DATA TO PROCESS START
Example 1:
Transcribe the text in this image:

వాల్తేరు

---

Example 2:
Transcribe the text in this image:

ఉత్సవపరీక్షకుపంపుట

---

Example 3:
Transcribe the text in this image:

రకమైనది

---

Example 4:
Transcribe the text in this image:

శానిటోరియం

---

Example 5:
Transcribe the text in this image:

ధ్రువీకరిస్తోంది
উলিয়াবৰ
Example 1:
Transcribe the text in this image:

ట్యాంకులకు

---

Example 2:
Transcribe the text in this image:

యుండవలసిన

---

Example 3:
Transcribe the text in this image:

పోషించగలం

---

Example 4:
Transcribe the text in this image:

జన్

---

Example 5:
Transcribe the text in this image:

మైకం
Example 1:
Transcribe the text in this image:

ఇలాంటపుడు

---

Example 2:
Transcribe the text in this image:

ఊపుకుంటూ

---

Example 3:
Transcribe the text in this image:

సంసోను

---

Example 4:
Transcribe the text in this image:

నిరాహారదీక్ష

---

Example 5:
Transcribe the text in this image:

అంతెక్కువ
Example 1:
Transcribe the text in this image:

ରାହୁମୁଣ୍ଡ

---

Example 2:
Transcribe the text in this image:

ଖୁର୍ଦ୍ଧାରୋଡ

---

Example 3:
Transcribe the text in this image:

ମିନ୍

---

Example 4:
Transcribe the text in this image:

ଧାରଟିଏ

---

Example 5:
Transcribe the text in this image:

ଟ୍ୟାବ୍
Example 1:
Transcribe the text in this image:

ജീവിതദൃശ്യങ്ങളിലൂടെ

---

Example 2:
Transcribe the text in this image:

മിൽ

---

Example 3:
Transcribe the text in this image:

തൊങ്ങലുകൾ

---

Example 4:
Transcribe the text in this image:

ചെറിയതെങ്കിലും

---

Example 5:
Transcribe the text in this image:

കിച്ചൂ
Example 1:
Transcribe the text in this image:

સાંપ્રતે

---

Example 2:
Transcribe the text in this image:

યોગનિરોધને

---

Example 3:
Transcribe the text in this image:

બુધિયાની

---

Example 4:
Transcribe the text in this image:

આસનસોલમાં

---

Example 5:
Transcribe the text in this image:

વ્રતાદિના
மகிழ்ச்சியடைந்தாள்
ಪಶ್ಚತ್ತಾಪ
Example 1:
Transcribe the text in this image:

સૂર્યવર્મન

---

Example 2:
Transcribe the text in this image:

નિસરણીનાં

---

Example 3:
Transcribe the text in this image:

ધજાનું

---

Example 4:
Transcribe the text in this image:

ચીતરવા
DATA TO PROCESS END
* **ABOUT THIS TASK**: Repeat the data precisely, reproducing every entry.

* **COMPLETED TASK**:
Example 1:
Transcribe the text in this image:

వాల్తేరు

---

Example 2:
Transcribe the text in this image:

ఉత్సవపరీక్షకుపంపుట

---

Example 3:
Transcribe the text in this image:

రకమైనది

---

Example 4:
Transcribe the text in this image:

శానిటోరియం

---

Example 5:
Transcribe the text in this image:

ధ్రువీకరిస్తోంది
উলিয়াবৰ
Example 1:
Transcribe the text in this image:

ట్యాంకులకు

---

Example 2:
Transcribe the text in this image:

యుండవలసిన

---

Example 3:
Transcribe the text in this image:

పోషించగలం

---

Example 4:
Transcribe the text in this image:

జన్

---

Example 5:
Transcribe the text in this image:

మైకం
Example 1:
Transcribe the text in this image:

ఇలాంటపుడు

---

Example 2:
Transcribe the text in this image:

ఊపుకుంటూ

---

Example 3:
Transcribe the text in this image:

సంసోను

---

Example 4:
Transcribe the text in this image:

నిరాహారదీక్ష

---

Example 5:
Transcribe the text in this image:

అంతెక్కువ
Example 1:
Transcribe the text in this image:

ରାହୁମୁଣ୍ଡ

---

Example 2:
Transcribe the text in this image:

ଖୁର୍ଦ୍ଧାରୋଡ

---

Example 3:
Transcribe the text in this image:

ମିନ୍

---

Example 4:
Transcribe the text in this image:

ଧାରଟିଏ

---

Example 5:
Transcribe the text in this image:

ଟ୍ୟାବ୍
Example 1:
Transcribe the text in this image:

ജീവിതദൃശ്യങ്ങളിലൂടെ

---

Example 2:
Transcribe the text in this image:

മിൽ

---

Example 3:
Transcribe the text in this image:

തൊങ്ങലുകൾ

---

Example 4:
Transcribe the text in this image:

ചെറിയതെങ്കിലും

---

Example 5:
Transcribe the text in this image:

കിച്ചൂ
Example 1:
Transcribe the text in this image:

સાંપ્રતે

---

Example 2:
Transcribe the text in this image:

યોગનિરોધને

---

Example 3:
Transcribe the text in this image:

બુધિયાની

---

Example 4:
Transcribe the text in this image:

આસનસોલમાં

---

Example 5:
Transcribe the text in this image:

વ્રતાદિના
மகிழ்ச்சியடைந்தாள்
ಪಶ್ಚತ್ತಾಪ
Example 1:
Transcribe the text in this image:

સૂર્યવર્મન

---

Example 2:
Transcribe the text in this image:

નિસરણીનાં

---

Example 3:
Transcribe the text in this image:

ધજાનું

---

Example 4:
Transcribe the text in this image:

ચીતરવા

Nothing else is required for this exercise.